Avec l'ajustement de la limite d'exemption de certificat à partir de 50 personnes, le respect du libre exercice de la religion a désormais un poids nettement plus important, de sorte que l'EERS et les Églises membres peuvent s'accommoder de cette réglementation.
Et pour ce qui est des services funèbres?
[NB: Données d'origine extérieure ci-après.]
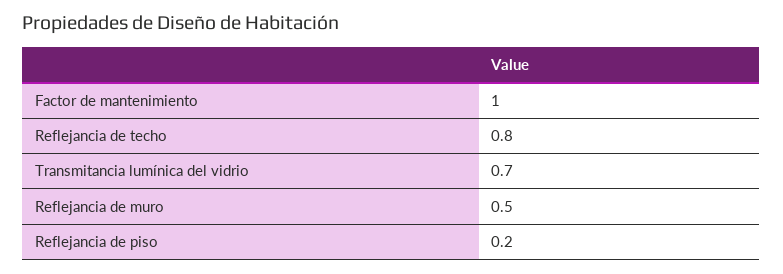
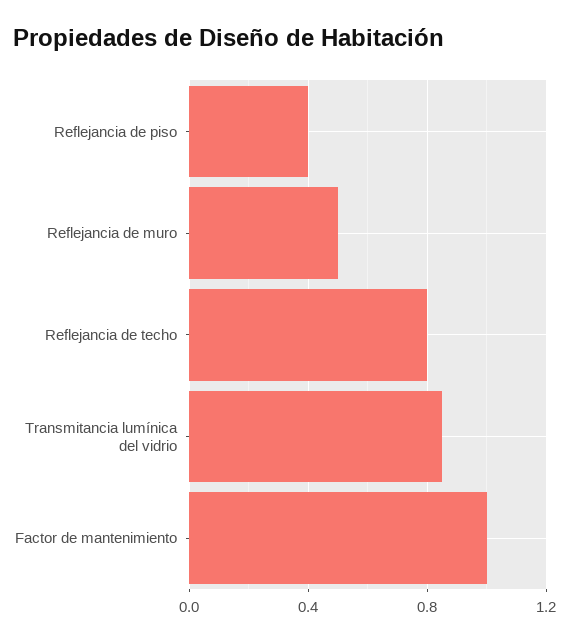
Transmitancia lumínica del vidrio: 0.7 -> 0.85
Reflejancia de piso: 0.2 -> 0.4

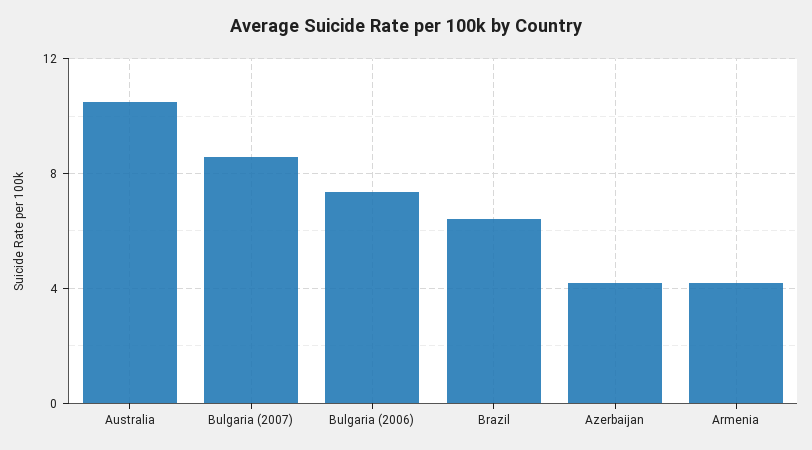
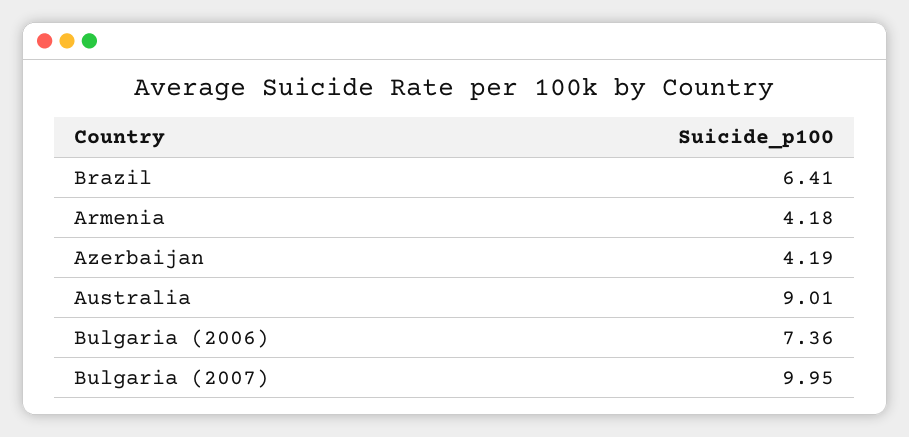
Australia: 10.5 -> 9.01
Bulgaria (2007): 8.5 -> 9.95

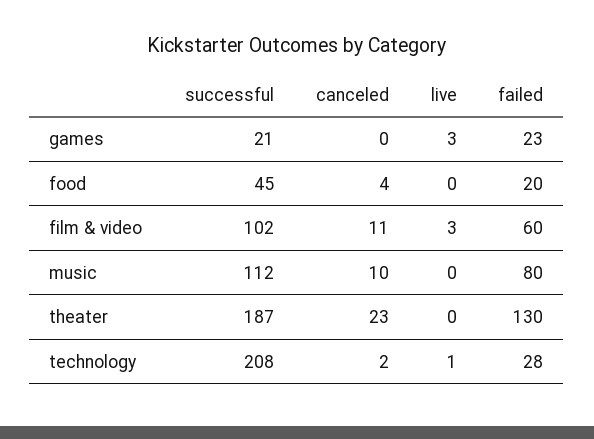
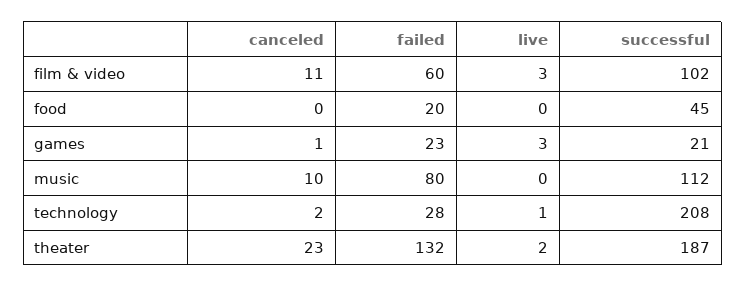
canceled, games: 0 -> 1
canceled, food: 4 -> 0
live, theater: 0 -> 2
failed, theater: 130 -> 132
Une exemption n'a malheureusement pas été accordée. L’EERS, en collaboration avec les Églises membres, va dans un premier temps observer de près la situation et examiner dans quelle mesure la solution actuelle est praticable dans les paroisses et permet de ménager des espaces appropriés pour le deuil et l'adieu. Toutefois, s'il devait apparaître dans la pratique concrète des paroisses des difficultés plus importantes, l’EERS se réserverait le droit de prendre des mesures juridiques supplémentaires pour examiner la question.